Mitochondria are key regulators of cell fate, maintaining self-stability by a fine-tuned quality-control network including mitophagy, biogenesis, fission and fusion processes. Myocardial mitochondria can be impaired by hypercholesterolemia. Statins, such as atorvastatin, are considered the cornerstone in the management of hypercholesterolaemia primarily due to their marked cholesterol-lowering ability. The direct effect of atorvastatin on myocardial mitochondria remains unclear. We aimed to explore whether atorvastatin could attenuate myocardial mitochondrial defects induced by high cholesterol, and whether cycloastragenol, a potent telomerase activator, could be used as a potential complementary bioactive compound for obesity and hypercholesterolaemia treatment. We found that atorvastatin at a low dose (3 mg/kg) did not reduce elevated serum cholesterol, but reversed cardiac remodelling and dysfunction in C57BL/6J mice fed with high-fat diet (HFD). Atorvastatin reversed the upregulated mitophagy, mitochondrial fission and fusion, accompanied by mitochondrial biogenesis activation in HFD-fed mice hearts. Mitochondrial structural impairments were attenuated by atorvastatin in HFD-fed mice and oxidized low-density lipoprotein (ox-LDL) exposed HL-1 cardiomyocytes. The depolarized mitochondrial membrane potential and increased mitochondrial oxygen consumption rates in ox-LDL exposed HL-1 cells were recovered by atorvastatin. Furthermore, atorvastatin co-treated with cycloastragenol had better effects on reducing body weight, improving cardiac remodelling and dysfunction, and protecting mitochondria in high cholesterol. Conclusively, low-dose atorvastatin exhibited a cholesterol-independent cardioprotective effect through improving the mitochondrial quality-control network and repairing mitochondrial ultrastructure in high cholesterol. Atorvastatin plus cycloastragenol supplement therapy has a better effect on treating obesity and hypercholesterolaemia.
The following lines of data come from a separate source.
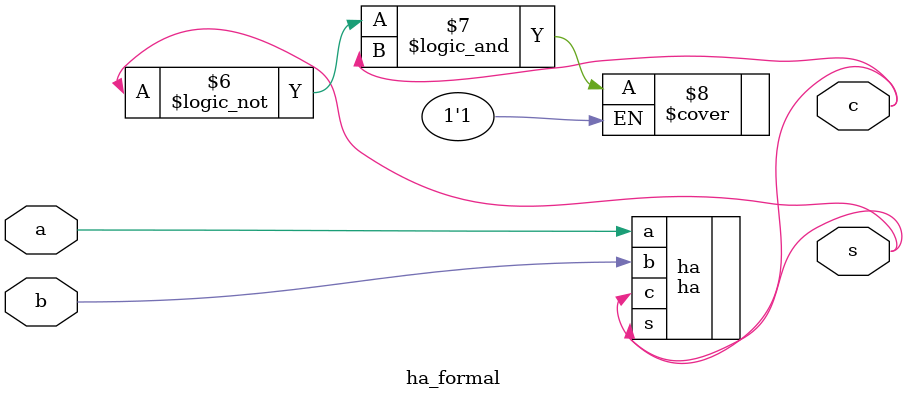
<source format=sv>
`default_nettype none
`timescale 1us/100 ns

`include "ha.sv"

module ha_formal(a, b, s, c);

    input wire a, b;
    output wire s, c;

    ha ha(.a(a), .b(b), .s(s), .c(c));

    wire [1:0] y;
    assign y = a + b;

    always @(a, b) begin
        assert(s == y[0] && c == y[1]);
        cover(!s && c);
    end

endmodule

</source>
线粒体是细胞命运的关键调节者,通过包括线粒体自噬、生物发生、分裂和融合过程在内的精细质量控制网络来维持自身稳定性。高胆固醇血症可损害心肌线粒体。他汀类药物,如阿托伐他汀,主要因其显著的降胆固醇能力而被认为是高胆固醇血症治疗的基石。阿托伐他汀对心肌线粒体的直接作用尚不清楚。我们旨在探讨阿托伐他汀是否可以减轻高胆固醇引起的心肌线粒体缺陷,以及是否可以将环黄芪醇(一种有效的端粒酶激活剂)用作肥胖和高胆固醇血症治疗的潜在补充生物活性化合物。我们发现,低剂量(3mg/kg)的阿托伐他汀不能降低升高的血清胆固醇,但可逆转高脂饮食喂养的 C57BL/6J 小鼠的心脏重构和功能障碍。阿托伐他汀逆转了高脂饮食喂养小鼠心脏中上调的线粒体自噬、线粒体分裂和融合,同时激活了线粒体生物发生。阿托伐他汀减轻了高脂饮食喂养小鼠的线粒体结构损伤和氧化型低密度脂蛋白(ox-LDL)暴露的 HL-1 心肌细胞中的氧化应激。ox-LDL 暴露的 HL-1 细胞中线粒体膜电位去极化和线粒体耗氧量增加被阿托伐他汀恢复。此外,阿托伐他汀与环黄芪醇联合治疗在降低体重、改善心脏重构和功能以及保护高胆固醇中的线粒体方面具有更好的效果。总之,低剂量阿托伐他汀通过改善线粒体质量控制网络和修复高胆固醇中的线粒体超微结构,表现出一种与胆固醇无关的心脏保护作用。阿托伐他汀加环黄芪醇补充治疗对肥胖和高胆固醇血症的治疗效果更好。